Tanimoto index in JChem Excel - ChemAxon Forum Archive

User 949a15025b

01-11-2011 10:44:49

This is probably a stupid question, sorry for that, but I'm quite new in this world of chemical software...

I'm intrested in calculating Tanimoto indexes (dissimilarity values based on binary strings) and get the result as a number between 0 and 1. As far as I'm concerned the classic definition of Tanimoto index is as follow: T= N_AB/(N_A+N_B-N_AB), and I would like the result to based on that equation.

As I'm working with very large data sets, SMILES in Excel, I would very much like to use your dissmilarity functions in JChem Excel for simplicity reasons. Is the Chemical fingerprint function what I'm looking for? If not, what is the chemical fingerprint function based on?

Thank you very much!

ChemAxon 0e37943a96

03-11-2011 09:50:12

Hi,

you can find additional description at the following link:

http://www.chemaxon.com/jchem/doc/user/ScreenMD.html

In JChem for Excel we just use basic parameters. If you need any extra options, or have further questions, then let us know.

Best regards,

Tamas.

User 949a15025b

14-11-2011 15:51:48

Dear Tamas,

Thanks for the reply!

The important thing for me is that the Tanimoto Coefficient calculations are based on the similarity between the substructures of each molecular structure (e.a. binary fingerprints). However, I don't require the calculations to be 100% exact.

What do you mean with "In JChem for Excel we just use basic parameters"? Smaller binary fingerprints of each structure?

Thanks again!

ChemAxon 0e37943a96

17-11-2011 08:43:21

Dear Damon,

in API terms we set up the MDParameters without specifying any additional options.

https://www.chemaxon.com/jchem/doc/dev/java/api/index.html

I will redirect your questions to a different forum area, where our collegaues will be able to provide more scientific explanation.

Best regards,

Tamas.

ChemAxon a3d59b832c

17-11-2011 11:37:10

Hi,

Yes, we provide the Tanimoto coefficient. That is the default option in (dis)similarity calculation.
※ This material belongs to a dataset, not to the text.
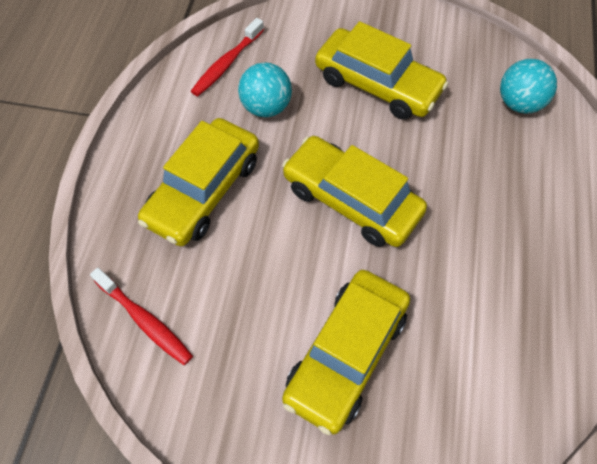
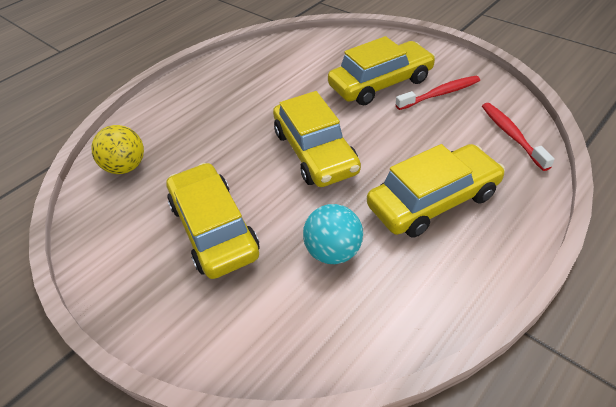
camera: 145 degrees left, 15 degrees down
red toothbrush [191,18,264,96] -> red toothbrush moved to [396,76,480,110]
turquoise ball [500,59,557,113] -> yellow ball [91,125,144,174]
See more details here: http://www.chemaxon.com/jchem4excel/userguide/dissimilarity.html

http://www.chemaxon.com/jchem/doc/user/fingerprint.html

http://www.chemaxon.com/jchem/doc/dev/search/index.html#simil

Best regards,

Szabolcs

User 949a15025b

10-12-2011 11:42:28

Hi again,

I have now used the CF Fingerprint function for calculating Tanimoto coefficients for many million molecule combinations.

However, when comparing some JChem Excel calculated Tanimoto coefficients with coefficients calculated with Daylight, I found small differences between the result. Coefficients calculated with Jchem Excel was predominantely lower than when calculated with Daylight.

How can this be explained? Is the tanimoto Coefficient function in JChem Excel less sofisticated? Are less structural patterns considered when calculating the fingerprints.

I would also appreciate a brief explanation of how the Coefficient is yield from the SMILES strings in Excel when using the CF Fingerprint Tanimoto function. I can't figure this out by reading the recommended links above.

Thanks!

ChemAxon a3d59b832c

13-12-2011 14:48:57

Hi,

However, when comparing some JChem Excel calculated Tanimoto
coefficients with coefficients calculated with Daylight, I found small
differences between the result. Coefficients calculated with Jchem Excel
was predominantely lower than when calculated with Daylight.

How can this be explained? Is the tanimoto Coefficient function in
JChem Excel less sofisticated? Are less structural patterns considered
when calculating the fingerprints.

The Daylight algorithm for calculating the fingerprints is not fully disclosed, so we do not know all details of their algorithm. It is possible that our chemical hashed fingerprint contains less structural patterns. Please note that the number of patterns encoded is also dependent on the fingerprint parameters. If you would like to play around with it, you can experiment with higher fingerprint path lengths, for example.

I would also appreciate a brief explanation of how the Coefficient is
yield from the SMILES strings in Excel when using the CF Fingerprint
Tanimoto function. I can't figure this out by reading the recommended
links above.

First a Molecule object (graph) is created from the smiles string. Then all sub-graph patterns contained within this graph that correspond the fingerprint parameters are exhaustively enumerated. From each such sub-graphs, several bit positions are calculated by a hashing function. In the fingerprint, these bits are set to 1.

I hope this helps.

Best regards,

Szabolcs